Unable to load serialized object persisted on Azure Blob storage
demihuman2020 opened this issue · 0 comments
demihuman2020 commented
We serialize the 'pipeline' object and store it on Azure Blob Storage.
with open("feg_pipeline.pkl", 'wb') as f:
dill.dump(pipeline, f, protocol=pickle.HIGHEST_PROTOCOL)
blob_service_client = BlobServiceClient.from_connection_string(conn_str=‘XXX’)
container_name = ‘YYY’
blob_service_client.create_container(container_name, public_access=PublicAccess.Container)
blob_client = blob_service_client.get_blob_client(
container=container_name, blob='feg_pipeline.pkl')
blob_client.upload_blob('feg_pipeline.pkl')

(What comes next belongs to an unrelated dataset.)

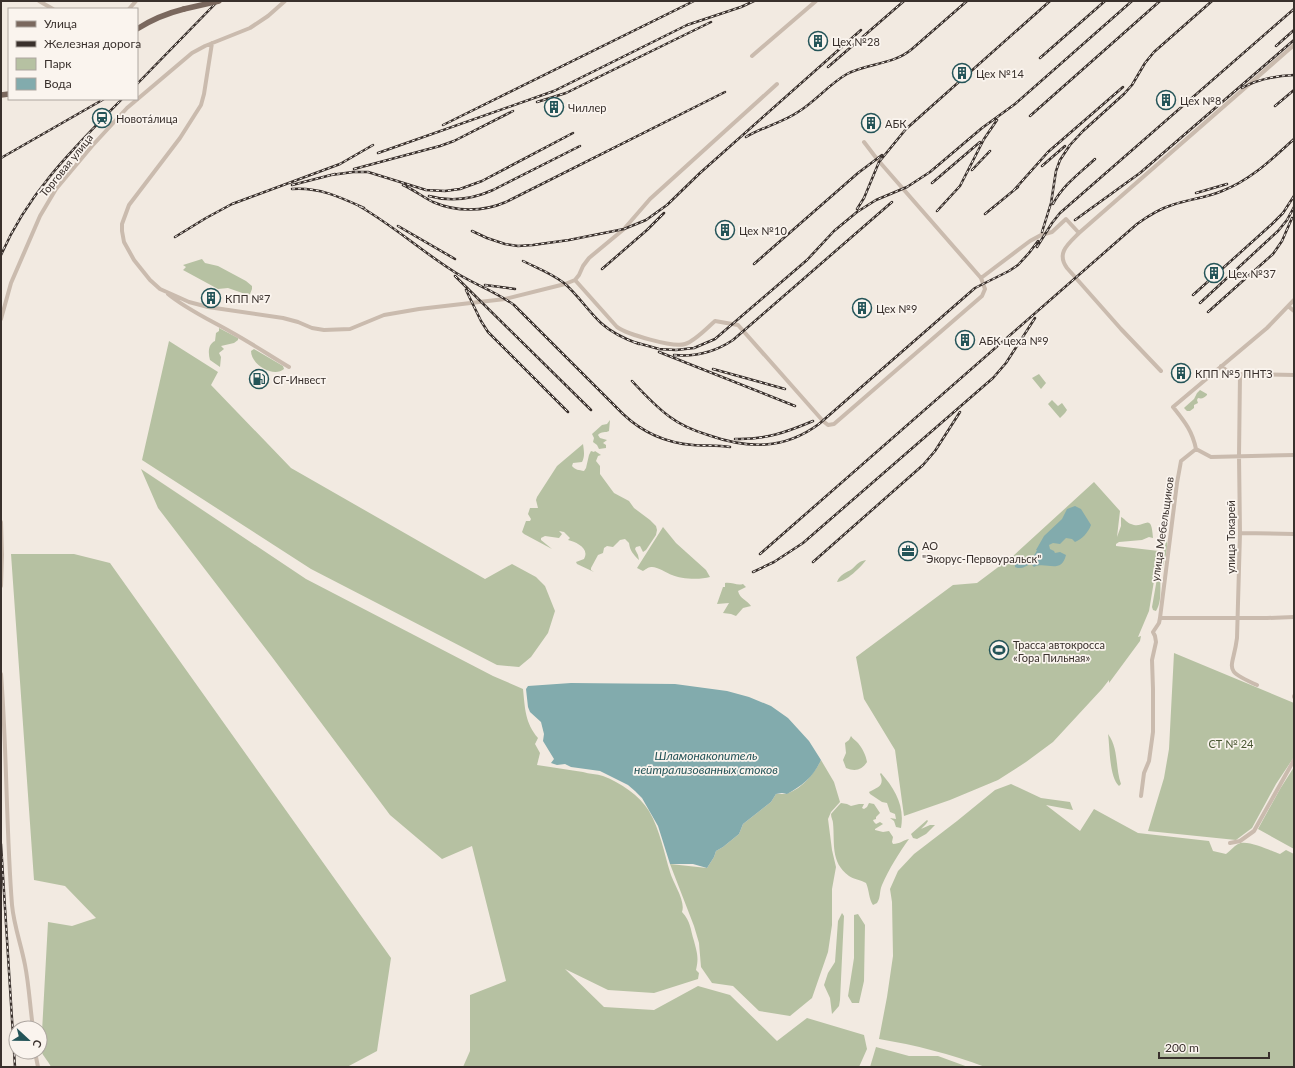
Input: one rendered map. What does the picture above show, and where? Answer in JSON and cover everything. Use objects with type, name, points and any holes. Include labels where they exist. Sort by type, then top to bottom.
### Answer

Later in a different function we read this from Blob storage as follows -
blob = BlobClient(account_url='https://fhghjhjh’,
container_name=‘YYY’,
blob_name='feg_pipeline.pkl’,
credential=‘XXX’)
feg_from_blob = None
with open("feg_pipeline.pkl”, "wb") as f:
data = blob.download_blob()
data.readinto(f)
with open("feg_pipeline.pkl”, "rb") as f:
feg_from_blob = dill.load(f)
For this we are getting
UnpicklingError: invalid load key, 'f'.
We have tried using -
Dill, Joblib, cPickle, CloudPickle and Pickle methods for serializing and deserializing, all of these gave keyerror while loading the object from the file downloaded from Blob.
Base64 encoding(while serializing) and decoding(while deserializing)..This gives a padding error while loading.
What is the best way to persist and reuse such objects in Azure?